Continuing the discussion from Do Evolutionary Theory And Scripture Contradict Each Other?:
While we won’t know what the chimp genome really looks like until more accurate research is done, I recently did a study of the chimp reads that have lower levels of human DNA contamination, and in this newer study the chimp DNA is only 85% similar to human at best, not 98%.
There are many ways to do it. Some are better than others. The exact number isn’t important. The key thing is to lay the number alongside controls https://en.wikipedia.org/wiki/Scientific_control. It is the relationship between the computed similarity and the controls that allows us to interpret it.
Tompkins proposal is reasonable. He suggests measuring similarity between chimp “reads” (short fragments of raw data) and the human assembled genome, to eliminate bias introduced by using the human genome to scaffold the chimp genome. That is a good idea, clever really. Let’s use it.
So Tomkins takes chimp reads, and computes the average similarity between these reads and the reference genome. He computes about 85% (chimp read -> human genome). I agree that is what he got, and I get the same number as him. But how much is because of error in the reads? There are no controls, so we do not really know.
85% = (chimp read -> human genome)
How do we solve this? We add controls. Let’s try a few. We could add some more data to our analysis. Let’s say we look at the chimp genome too. Here is approximately what we get…

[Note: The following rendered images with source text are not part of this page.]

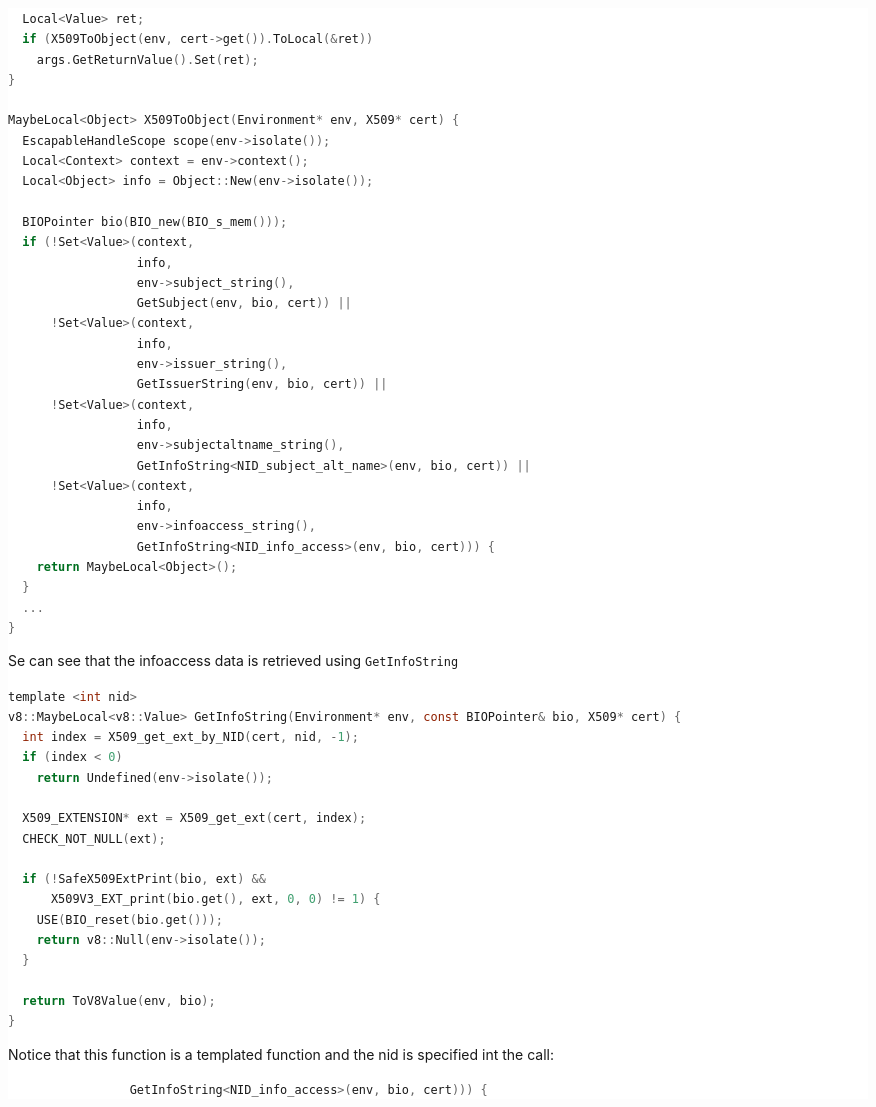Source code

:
 ```c
  Local<Value> ret;                                                                
  if (X509ToObject(env, cert->get()).ToLocal(&ret))                                
    args.GetReturnValue().Set(ret);                                                
}                                                                                  

MaybeLocal<Object> X509ToObject(Environment* env, X509* cert) {                     
  EscapableHandleScope scope(env->isolate());                                       
  Local<Context> context = env->context();                                          
  Local<Object> info = Object::New(env->isolate());                                 
                                                                                    
  BIOPointer bio(BIO_new(BIO_s_mem()));
  if (!Set<Value>(context,                                                          
                  info,                                                             
                  env->subject_string(),                                            
                  GetSubject(env, bio, cert)) ||                                    
      !Set<Value>(context,                                                          
                  info,                                                             
                  env->issuer_string(),                                             
                  GetIssuerString(env, bio, cert)) ||                               
      !Set<Value>(context,                                                          
                  info,                                                             
                  env->subjectaltname_string(),                                     
                  GetInfoString<NID_subject_alt_name>(env, bio, cert)) ||           
      !Set<Value>(context,                                                          
                  info,                                                             
                  env->infoaccess_string(),                                         
                  GetInfoString<NID_info_access>(env, bio, cert))) {                
    return MaybeLocal<Object>();                                                    
  }
  ...
}
```
Se can see that the infoaccess data is retrieved using `GetInfoString`
```c
template <int nid>                                                                 
v8::MaybeLocal<v8::Value> GetInfoString(Environment* env, const BIOPointer& bio, X509* cert) {                                                                  
  int index = X509_get_ext_by_NID(cert, nid, -1);                                  
  if (index < 0)                                                                   
    return Undefined(env->isolate());                                              
                                                                                   
  X509_EXTENSION* ext = X509_get_ext(cert, index);                                 
  CHECK_NOT_NULL(ext);                                                             
                                                                                   
  if (!SafeX509ExtPrint(bio, ext) &&                                               
      X509V3_EXT_print(bio.get(), ext, 0, 0) != 1) {                               
    USE(BIO_reset(bio.get()));                                                     
    return v8::Null(env->isolate());                                               
  }                                                                                
                                                                                   
  return ToV8Value(env, bio);                                                      
}
```
Notice that this function is a templated function and the nid is specified
int the call:
```c
                 GetInfoString<NID_info_access>(env, bio, cert))) {                
```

87% = (chimp read -> chimp genome)
Hmm. That isn’t right. No chimp is that different from their genome. We expect something closer to 100%. We can try another control. How about adding human reads, and seeing what we see there.
89% = (human read -> human genome)
87% = (human read -> chimp genome)
Hmm, so we see the same problem here. All humans are less than 0.5% different, so something clearly wrong is happening. What is going on?
It turns out this identifies a big problem, that would be obvious to those who sequence genomes. There is a lot of random error in reads (it is raw data after all). The error in the final genome is a lot lower, because the errors in individual reads cancels out. The error in the reads, however, is artificially lower similarity computed against the genome.
Is there a way to fix this? Yes there is! We can subtract out the amount of error in the data, by bringing chimp and human reads close to 100% when measured against their own genomes.
There are two ways to compute the similarity between humans and chimps this way…
98% = 100 - (human read -> human genome) + (human read -> chimp genome)
98% = 100 - (chimp read -> chimp genome) + (chimp read -> human genome)
We can do this over and over again, for every individual (human or chimp) that we have data. We have a lot of a lot like this, and the percent difference comes out, by Tompkins method, to be about 2% different or 98% the same, when you take the controls into account to subtract out the sequencing error.
But what does 2% or 98% mean any ways? How do we interpret that? Controls to the rescue. Let’s take mice and rats, animals most YECs think are of the same kind. “Microevolution” (to borrow their term) can account for the differences here. We can measure this the same way we measured the difference between human chimp. It is critical to measure the same way, so we can compare the numbers. We get approximately…
82% (mice - rats)
And that is compared with…
98% (human - chimp)
In evolutionary theory, there is mathematical theory that explains strange result. We can predict that there will be about 10x more differences between mice-rat than human-chimp (18% vs 2%), just as we see in the data. In the YEC world, this is clear evidence that humans and chimps genomes look like they are the same kind. Maybe God made us separate, but disproving evolution was not one of his design goals.
Of course, if you do not like my correction to Thompkin figures, you could always just look at the mice read to rat genome numbers. The uncorrected number is about…
70% = (mice read -> rat genome)
85% = (chimp read -> human genome)
Which is clearly below 85%, leaving us with the same interpretation. Humans and chimps are more similar than mice and rats. This is explained by the mathematical formulas of evolution, but is strange in YEC. At the very least, it tells us that God is not nearly as concerned about disprove evolution as we are.
NOTE: The numbers here are approximate, rounded off for clarity of text.